Face à une concurrence accrue et à la nécessité de s'adapter aux fluctuations économiques mondiales, les très petites entreprises peuvent explorer diverses stratégies pour rester compétitives.

Les petites entreprises se trouvent particulièrement exposées aux périodes de ralentissement économique. Il n'est donc pas étonnant qu'une entreprise française sur cinq cesse ses activités dès sa première année.

En 2012, plus de la moitié (55 %) des Très Petites Entreprises (TPE) françaises n'employait aucun salarié, et 18 % n'en comptait qu'un seul. Parmi celles sans employés, la moitié génère un chiffre d'affaires inférieur à 41 400 euros, et un quart moins de 17 400 euros. La majorité des TPE (54 %) adopte le statut de société à responsabilité limitée (SARL), avec une préférence marquée pour ce statut juridique à mesure que la taille de l'entreprise augmente.

Pour les TPE sans employés, la moitié dégage une valeur ajoutée inférieure à 16 000 euros, limitant leur capacité à financer un salaire minimum.

Au-delà des différences évidentes issues de la définition d’une PME, cette typologie d’entreprise fait face à des défis de développement et de croissance plus ambitieux, bien qu’il lui faille aussi préserver sa flexibilité. Une fois ces enjeux posés, les problématiques quotidiennes des deux types d’entreprise s’avèrent bien différentes. Les organisations décisionnelles des deux types d’entreprise reflètent leur décalage de taille.

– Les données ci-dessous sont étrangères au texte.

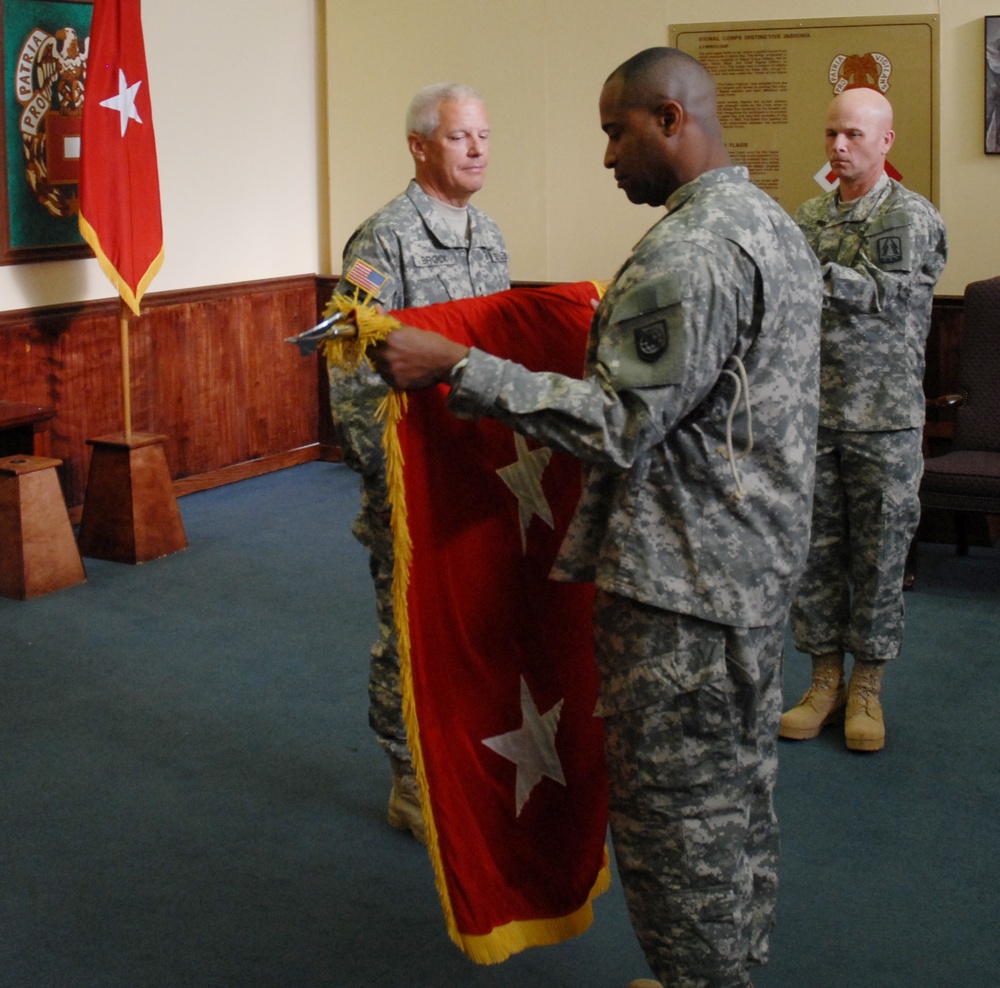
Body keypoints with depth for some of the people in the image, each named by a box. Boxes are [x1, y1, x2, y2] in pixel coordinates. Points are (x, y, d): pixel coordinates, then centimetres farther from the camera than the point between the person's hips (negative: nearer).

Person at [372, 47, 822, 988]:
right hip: (759, 562, 11)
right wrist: (619, 328, 31)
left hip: (684, 580, -11)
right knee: (739, 785, 20)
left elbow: (616, 425, -25)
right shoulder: (774, 225, 11)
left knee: (674, 805, 2)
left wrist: (456, 367, -24)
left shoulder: (685, 255, -22)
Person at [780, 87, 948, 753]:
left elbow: (884, 295, -16)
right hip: (812, 413, 4)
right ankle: (826, 679, 21)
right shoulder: (807, 218, 10)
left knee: (879, 554, 4)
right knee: (816, 549, 8)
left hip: (885, 417, -3)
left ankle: (867, 686, 17)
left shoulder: (912, 218, -4)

Au sein des moyennes entreprises, la gouvernance est plus complexe, avec la structuration de services (commercial, financier, marketing…) et des processus de décision plus formalisés. TPE et PME se distinguent également sur le plan financier. Les capacités d’investissement d’une TPE sont en effet extrêmement restreintes : l’entreprise s’appuie essentiellement sur son expertise métier, des solutions technologiques de base, et un réseau informel de compétences.

Les PME, en revanche, disposent de ressources plus conséquentes pour se développer, recruter des profils qualifiés, acquérir des outils performants et mener des projets structurants (solutions technologiques avancées et R&D notamment). À moyens différents, objectifs commerciaux différents. Si l’activité d’une Très Petite Entreprise s’opère généralement de façon locale avec une forte dépendance envers les réseaux de proximité, la PME vise généralement de nouveaux marchés nationaux ou régionaux, sur le sol français ou à l’international.

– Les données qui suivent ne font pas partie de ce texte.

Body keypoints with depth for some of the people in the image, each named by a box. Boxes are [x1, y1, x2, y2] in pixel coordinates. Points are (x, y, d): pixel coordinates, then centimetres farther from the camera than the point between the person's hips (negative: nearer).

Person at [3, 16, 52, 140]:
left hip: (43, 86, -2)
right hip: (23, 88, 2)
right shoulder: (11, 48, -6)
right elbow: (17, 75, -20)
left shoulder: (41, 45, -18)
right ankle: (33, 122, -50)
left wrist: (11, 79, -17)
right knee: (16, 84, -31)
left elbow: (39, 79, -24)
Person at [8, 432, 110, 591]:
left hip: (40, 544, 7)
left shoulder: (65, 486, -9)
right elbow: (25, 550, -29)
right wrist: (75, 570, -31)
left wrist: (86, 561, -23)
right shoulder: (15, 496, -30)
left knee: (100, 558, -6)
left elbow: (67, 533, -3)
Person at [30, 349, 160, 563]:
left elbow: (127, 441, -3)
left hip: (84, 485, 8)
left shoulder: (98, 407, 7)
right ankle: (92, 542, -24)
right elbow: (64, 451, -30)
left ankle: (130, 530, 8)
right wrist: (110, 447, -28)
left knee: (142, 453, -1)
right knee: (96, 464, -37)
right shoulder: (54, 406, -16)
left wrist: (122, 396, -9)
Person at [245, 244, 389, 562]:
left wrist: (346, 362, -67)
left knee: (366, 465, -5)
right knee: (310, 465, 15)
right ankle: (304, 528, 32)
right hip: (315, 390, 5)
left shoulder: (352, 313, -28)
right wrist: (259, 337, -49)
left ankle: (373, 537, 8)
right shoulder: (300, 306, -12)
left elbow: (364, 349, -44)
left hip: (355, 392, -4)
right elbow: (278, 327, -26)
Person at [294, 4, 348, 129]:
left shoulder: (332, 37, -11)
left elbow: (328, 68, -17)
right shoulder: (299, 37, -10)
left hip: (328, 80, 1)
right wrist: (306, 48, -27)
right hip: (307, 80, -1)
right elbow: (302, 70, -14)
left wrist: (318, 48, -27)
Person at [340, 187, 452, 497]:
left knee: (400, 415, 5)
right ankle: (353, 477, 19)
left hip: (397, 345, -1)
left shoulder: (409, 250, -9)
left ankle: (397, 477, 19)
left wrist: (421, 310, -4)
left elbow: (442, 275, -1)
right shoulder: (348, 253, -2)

Ses moyens marketing et commerciaux plus conséquents lui permettent généralement de déployer une stratégie plus ambitieuse. Enfin, les différences entre TPE et PME se jouent aussi sur le plan de la réglementation ! Si celle des TPE demeure relativement simple en matière de droit du travail, de comptabilité ou de fiscalité, pour la PME, l’encadrement légal et réglementaire devient beaucoup plus complexe.

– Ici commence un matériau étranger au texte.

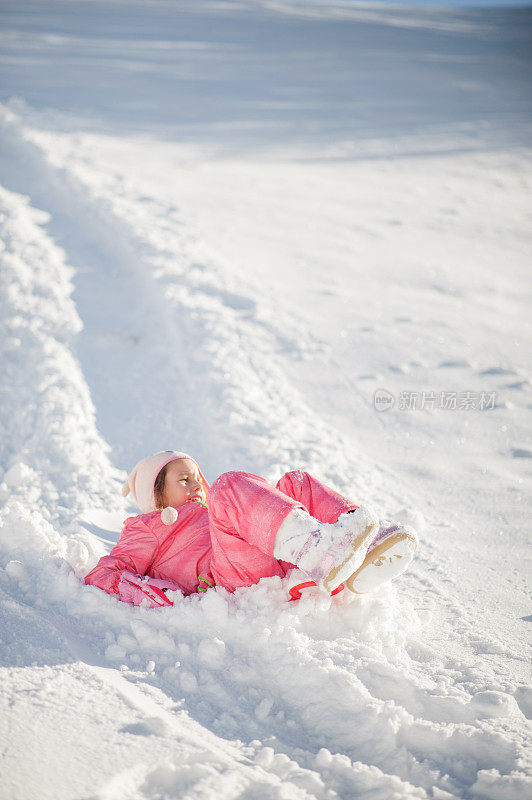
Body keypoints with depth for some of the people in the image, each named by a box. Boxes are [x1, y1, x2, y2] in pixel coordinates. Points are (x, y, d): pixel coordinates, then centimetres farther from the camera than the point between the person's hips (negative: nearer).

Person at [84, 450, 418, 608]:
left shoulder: (210, 509, 44)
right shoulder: (147, 528, 28)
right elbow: (101, 575, 12)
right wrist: (147, 590, -10)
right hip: (235, 582, -6)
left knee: (297, 483, 0)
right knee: (231, 485, -19)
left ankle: (358, 567, -26)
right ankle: (317, 549, -46)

Bien que liées par la terminologie, donc, les TPE et PME évoluent dans des univers et avec des problématiques bien distincts. Pour les dirigeants de TPE, il est naturel de viser, à terme, une évolution vers la PME.

Les aides financières pour les TPE

Les TPE peuvent bénéficier de différentes aides financières pour soutenir leur développement :

  • Aide à l'amorçage : Cette subvention varie entre 4 000 € et 10 000 €, ne dépassant pas le montant des fonds propres.
  • Aide au primo-développement : Elle couvre jusqu'à 25 % des dépenses éligibles, avec un plafond de 100 000 €.

Pour bénéficier de ces aides, l'entreprise doit être suivie par une chambre consulaire ou une structure partenaire de la Région, qui fournira l'accompagnement nécessaire pour élaborer le projet et rechercher des financements, y compris pour les aides régionales.

Tableau récapitulatif des critères TPE et PME

Catégorie Effectif Chiffre d'affaires annuel Total du bilan annuel
TPE Moins de 10 Inférieur à 2 millions d'euros Inférieur à 2 millions d'euros
PME Moins de 250 Inférieur à 50 millions d'euros Inférieur à 43 millions d'euros

En conclusion, la TPE représente une part essentielle du tissu économique français, avec des spécificités et des défis propres qui la distinguent des autres catégories d'entreprises.